• YOUR TASK
Count the lines below that contain the string "True", treating uppercase and lowercase letters as distinct. Reply with the number alone.

• AVAILABLE DATA
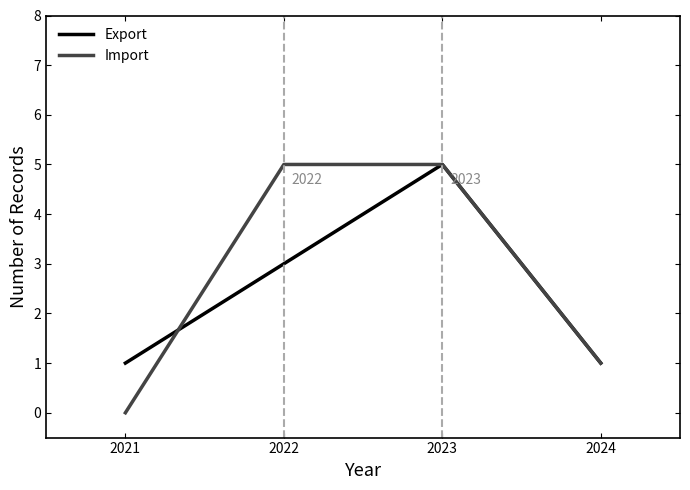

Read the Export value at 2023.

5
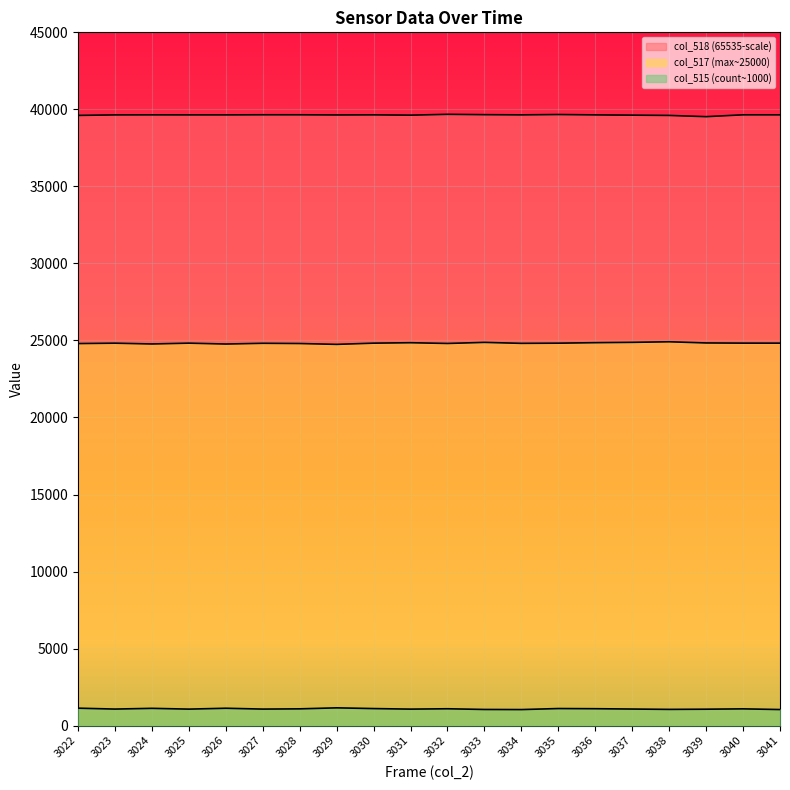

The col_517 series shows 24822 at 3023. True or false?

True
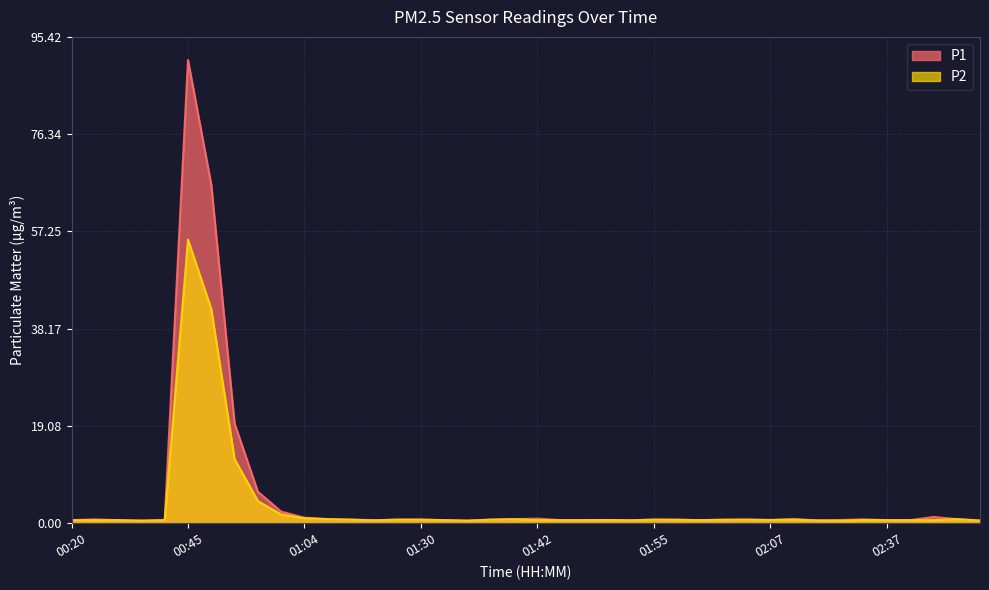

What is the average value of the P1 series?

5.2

• REPLY TO THE EXERCISE
2